▶ **Task details**:
Retype exactly what runs from the first line of the data to the line with "ring dip: (281, 377)", keeping both of those lines and skipping pictures.

══ Raw data ══

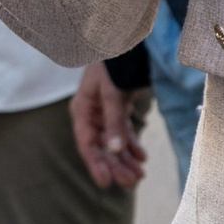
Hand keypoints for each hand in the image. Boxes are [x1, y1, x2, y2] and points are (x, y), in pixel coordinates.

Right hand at [71, 59, 148, 189]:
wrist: (125, 40)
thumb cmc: (113, 64)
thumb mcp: (112, 92)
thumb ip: (114, 121)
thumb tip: (115, 150)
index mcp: (82, 109)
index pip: (87, 144)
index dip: (95, 164)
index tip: (106, 183)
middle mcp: (91, 113)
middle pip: (102, 147)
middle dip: (116, 165)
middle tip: (132, 182)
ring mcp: (104, 111)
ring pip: (114, 142)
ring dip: (126, 158)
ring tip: (140, 175)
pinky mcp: (118, 107)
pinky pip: (123, 131)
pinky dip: (132, 144)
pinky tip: (142, 157)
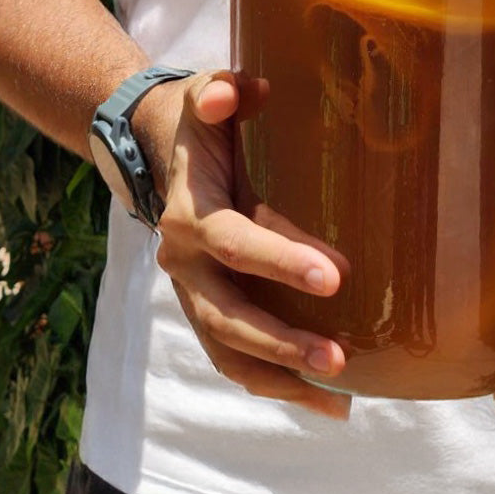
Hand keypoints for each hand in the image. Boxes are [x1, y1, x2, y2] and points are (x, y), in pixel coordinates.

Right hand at [152, 71, 351, 419]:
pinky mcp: (208, 309)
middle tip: (338, 357)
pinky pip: (236, 359)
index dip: (281, 259)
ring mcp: (193, 293)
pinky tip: (329, 402)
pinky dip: (277, 385)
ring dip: (281, 377)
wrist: (155, 148)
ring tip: (340, 398)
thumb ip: (220, 91)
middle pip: (229, 315)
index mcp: (190, 214)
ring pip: (229, 351)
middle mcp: (184, 263)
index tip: (336, 274)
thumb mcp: (205, 93)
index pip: (236, 243)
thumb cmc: (198, 120)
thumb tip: (237, 94)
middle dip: (282, 340)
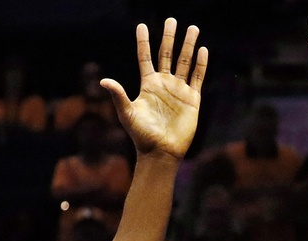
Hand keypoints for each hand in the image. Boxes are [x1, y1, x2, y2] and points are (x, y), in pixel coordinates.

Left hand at [101, 19, 207, 160]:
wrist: (161, 152)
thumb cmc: (141, 135)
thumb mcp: (127, 114)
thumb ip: (118, 95)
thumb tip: (104, 80)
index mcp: (148, 85)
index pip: (145, 57)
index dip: (143, 42)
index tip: (141, 25)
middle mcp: (164, 84)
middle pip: (167, 54)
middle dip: (169, 37)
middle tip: (172, 20)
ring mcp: (179, 91)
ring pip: (185, 62)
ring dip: (189, 45)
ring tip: (193, 28)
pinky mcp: (192, 100)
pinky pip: (197, 78)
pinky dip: (201, 65)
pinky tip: (203, 50)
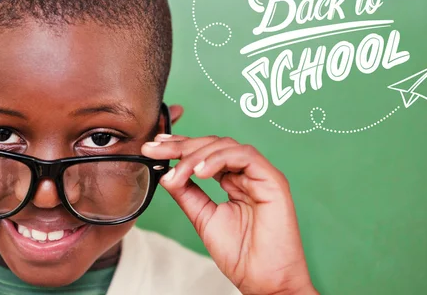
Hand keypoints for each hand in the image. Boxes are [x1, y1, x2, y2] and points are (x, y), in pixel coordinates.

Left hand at [142, 134, 317, 294]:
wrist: (264, 280)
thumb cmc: (241, 254)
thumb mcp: (203, 217)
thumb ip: (187, 194)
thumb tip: (166, 174)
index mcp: (232, 180)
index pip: (204, 154)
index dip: (179, 147)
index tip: (153, 147)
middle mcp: (246, 173)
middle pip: (212, 144)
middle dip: (181, 146)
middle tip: (155, 150)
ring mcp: (260, 174)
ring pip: (226, 146)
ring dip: (196, 155)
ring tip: (179, 172)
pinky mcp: (273, 179)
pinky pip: (245, 156)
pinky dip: (219, 159)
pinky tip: (200, 172)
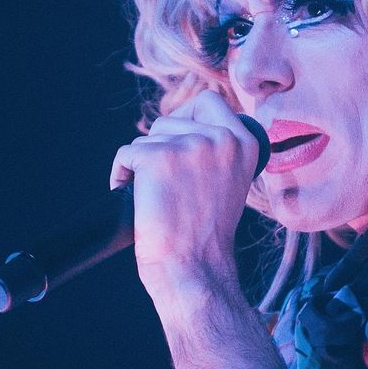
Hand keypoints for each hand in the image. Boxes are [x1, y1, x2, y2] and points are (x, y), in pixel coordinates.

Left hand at [109, 90, 258, 300]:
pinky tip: (136, 199)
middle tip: (166, 183)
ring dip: (142, 165)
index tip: (178, 149)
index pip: (208, 101)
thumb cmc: (206, 234)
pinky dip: (121, 176)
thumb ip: (217, 150)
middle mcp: (221, 137)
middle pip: (170, 119)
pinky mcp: (156, 157)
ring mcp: (189, 145)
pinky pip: (125, 154)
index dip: (186, 120)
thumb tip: (185, 124)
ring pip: (147, 138)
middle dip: (160, 146)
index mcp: (245, 142)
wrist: (194, 267)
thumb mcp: (230, 181)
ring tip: (155, 198)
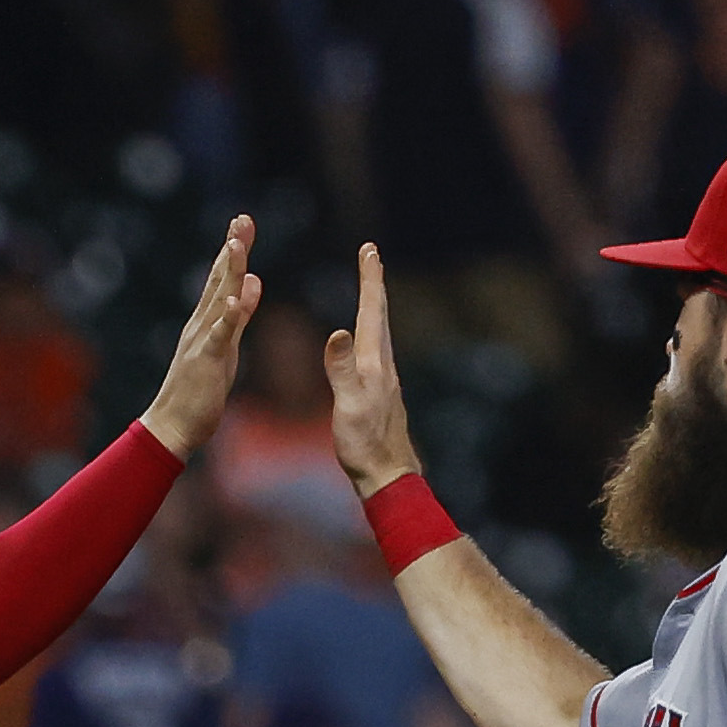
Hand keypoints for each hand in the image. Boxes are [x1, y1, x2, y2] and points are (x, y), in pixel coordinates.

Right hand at [138, 214, 262, 460]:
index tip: (242, 224)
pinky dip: (227, 318)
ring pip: (218, 301)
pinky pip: (218, 337)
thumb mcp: (227, 345)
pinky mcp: (205, 361)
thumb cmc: (200, 389)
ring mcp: (201, 340)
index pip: (223, 279)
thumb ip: (239, 315)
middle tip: (242, 219)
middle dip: (232, 249)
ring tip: (236, 245)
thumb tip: (253, 283)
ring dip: (228, 273)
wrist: (173, 424)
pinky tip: (236, 300)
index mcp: (208, 320)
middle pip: (220, 280)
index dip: (234, 251)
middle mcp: (202, 323)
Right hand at [324, 244, 423, 497]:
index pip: (372, 312)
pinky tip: (368, 341)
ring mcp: (384, 380)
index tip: (370, 249)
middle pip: (380, 315)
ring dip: (374, 306)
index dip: (370, 279)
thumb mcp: (349, 405)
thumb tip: (338, 331)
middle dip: (373, 284)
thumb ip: (342, 369)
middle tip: (371, 256)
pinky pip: (375, 352)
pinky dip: (371, 333)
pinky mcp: (381, 394)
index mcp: (374, 363)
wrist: (388, 476)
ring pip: (380, 332)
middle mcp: (383, 366)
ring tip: (370, 289)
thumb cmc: (365, 445)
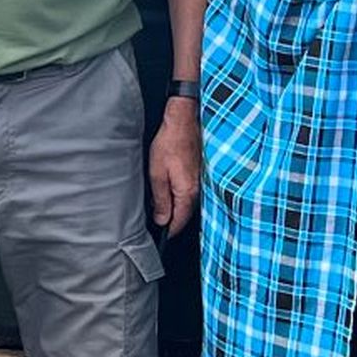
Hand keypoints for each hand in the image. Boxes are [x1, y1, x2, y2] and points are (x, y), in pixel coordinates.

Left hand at [147, 104, 200, 232]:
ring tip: (160, 201)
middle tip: (156, 218)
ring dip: (175, 205)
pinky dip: (180, 194)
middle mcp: (197, 190)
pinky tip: (169, 187)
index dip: (168, 230)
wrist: (184, 122)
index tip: (160, 234)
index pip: (179, 221)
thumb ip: (161, 199)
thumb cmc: (170, 143)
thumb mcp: (157, 174)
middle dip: (171, 219)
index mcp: (187, 192)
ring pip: (187, 202)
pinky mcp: (200, 173)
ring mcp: (200, 181)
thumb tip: (162, 219)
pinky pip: (190, 191)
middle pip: (184, 213)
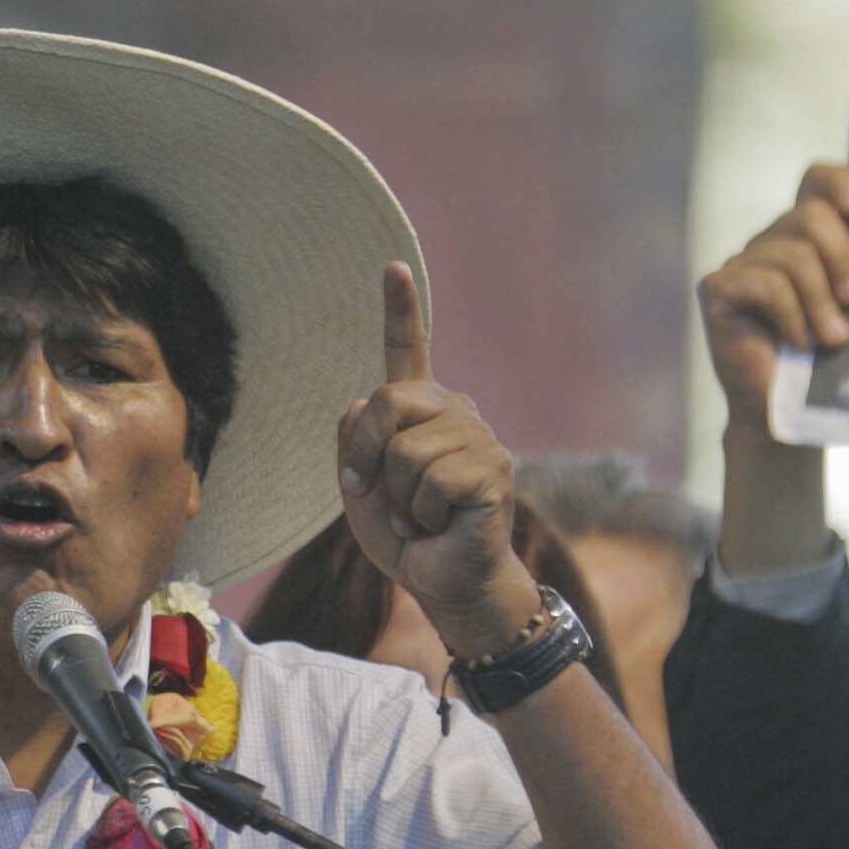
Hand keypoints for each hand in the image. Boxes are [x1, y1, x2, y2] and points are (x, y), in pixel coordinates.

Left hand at [337, 263, 532, 661]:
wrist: (443, 583)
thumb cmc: (405, 536)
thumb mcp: (360, 486)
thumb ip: (355, 440)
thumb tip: (367, 401)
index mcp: (422, 411)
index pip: (409, 352)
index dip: (401, 309)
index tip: (393, 266)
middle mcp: (455, 413)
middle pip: (388, 401)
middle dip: (366, 455)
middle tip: (377, 494)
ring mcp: (479, 438)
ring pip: (406, 451)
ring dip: (397, 499)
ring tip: (419, 517)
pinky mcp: (493, 470)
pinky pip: (431, 481)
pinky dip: (421, 515)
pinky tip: (439, 526)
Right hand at [696, 164, 848, 431]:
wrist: (790, 414)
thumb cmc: (829, 361)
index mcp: (806, 237)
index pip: (816, 181)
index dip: (839, 182)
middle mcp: (771, 241)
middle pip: (810, 214)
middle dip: (843, 255)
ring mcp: (741, 263)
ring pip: (791, 254)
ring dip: (821, 300)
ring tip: (835, 339)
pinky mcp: (717, 289)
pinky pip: (765, 283)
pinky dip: (791, 315)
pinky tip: (799, 342)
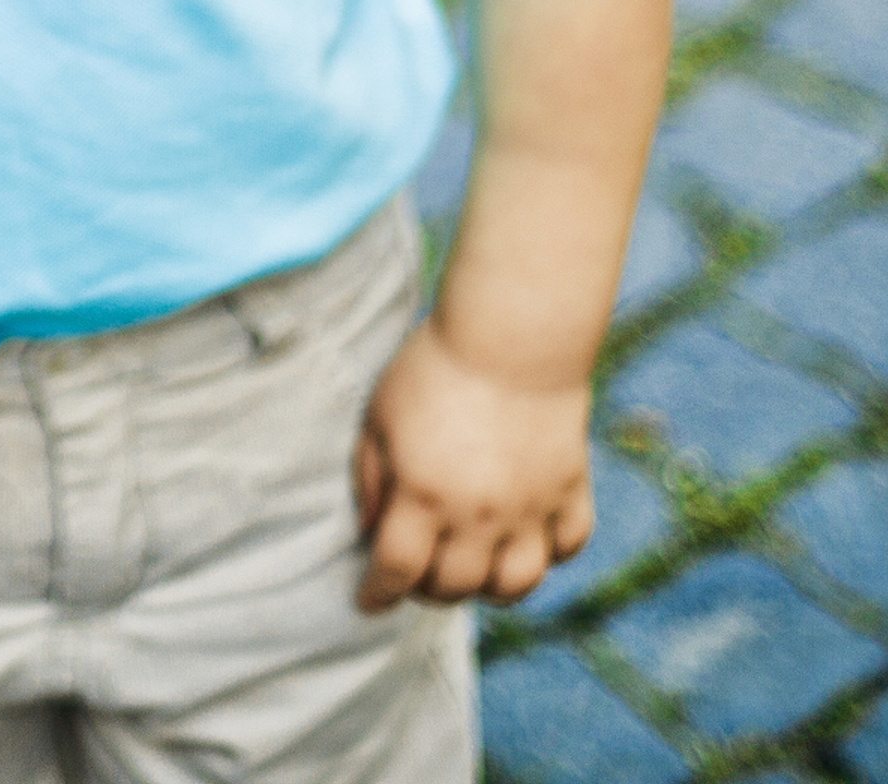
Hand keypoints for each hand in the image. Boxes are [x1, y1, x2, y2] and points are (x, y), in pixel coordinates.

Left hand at [354, 316, 595, 611]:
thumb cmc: (431, 369)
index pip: (397, 570)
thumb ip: (370, 478)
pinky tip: (524, 540)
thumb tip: (369, 531)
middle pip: (454, 586)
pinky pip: (567, 548)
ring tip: (469, 566)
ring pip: (515, 586)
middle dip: (427, 590)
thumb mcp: (378, 416)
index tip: (367, 600)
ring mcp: (531, 508)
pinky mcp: (571, 492)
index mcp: (424, 494)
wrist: (510, 337)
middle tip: (415, 573)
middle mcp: (480, 514)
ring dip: (487, 587)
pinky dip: (548, 556)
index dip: (377, 593)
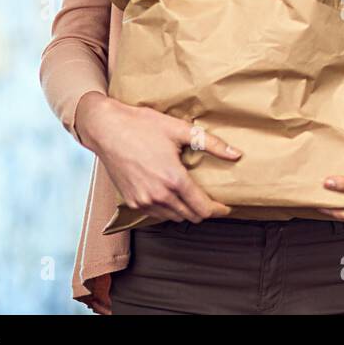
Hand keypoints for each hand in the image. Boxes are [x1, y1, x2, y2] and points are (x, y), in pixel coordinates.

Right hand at [76, 93, 237, 223]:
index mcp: (173, 179)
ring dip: (186, 211)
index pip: (202, 208)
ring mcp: (142, 201)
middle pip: (190, 216)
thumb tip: (236, 154)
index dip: (218, 210)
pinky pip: (156, 214)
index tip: (226, 207)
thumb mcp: (181, 130)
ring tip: (193, 197)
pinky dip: (168, 209)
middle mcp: (158, 195)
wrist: (107, 129)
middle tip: (213, 201)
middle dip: (204, 211)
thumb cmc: (142, 126)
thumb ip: (212, 144)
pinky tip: (172, 195)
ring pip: (173, 218)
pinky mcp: (131, 201)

═══

▶ **Solution for this problem**:
Hand keypoints for each hand in the image. Boxes are [x1, y1, x2, y2] and points are (x, y), in pixel coordinates.

Right hand at [71, 59, 148, 189]:
wrist: (125, 40)
thumb cmc: (113, 64)
thumb mcp: (112, 92)
thumb ip: (114, 121)
thumb tip: (115, 150)
index mcp: (82, 109)
index pip: (87, 144)
index dip: (95, 164)
index tip: (106, 183)
middle mcp: (91, 113)
middle pip: (102, 147)
middle dip: (116, 165)
middle tip: (132, 182)
ring mcp: (104, 111)
ring pip: (114, 142)
ring dip: (126, 158)
ring tip: (140, 175)
pinky mcp: (118, 107)
pinky pip: (123, 131)
pinky dip: (132, 144)
pinky tip: (142, 157)
Hand keypoints for each hand in the image. Boxes are [x1, y1, x2, y2] and points are (x, y), in pixel coordinates.

Right hand at [152, 71, 351, 419]:
pinky mcp: (208, 309)
middle tip: (338, 357)
pinky pip: (236, 359)
index dip: (281, 259)
ring mcp: (193, 293)
pinky tip: (329, 402)
pinky dip: (277, 385)
ring dip: (281, 377)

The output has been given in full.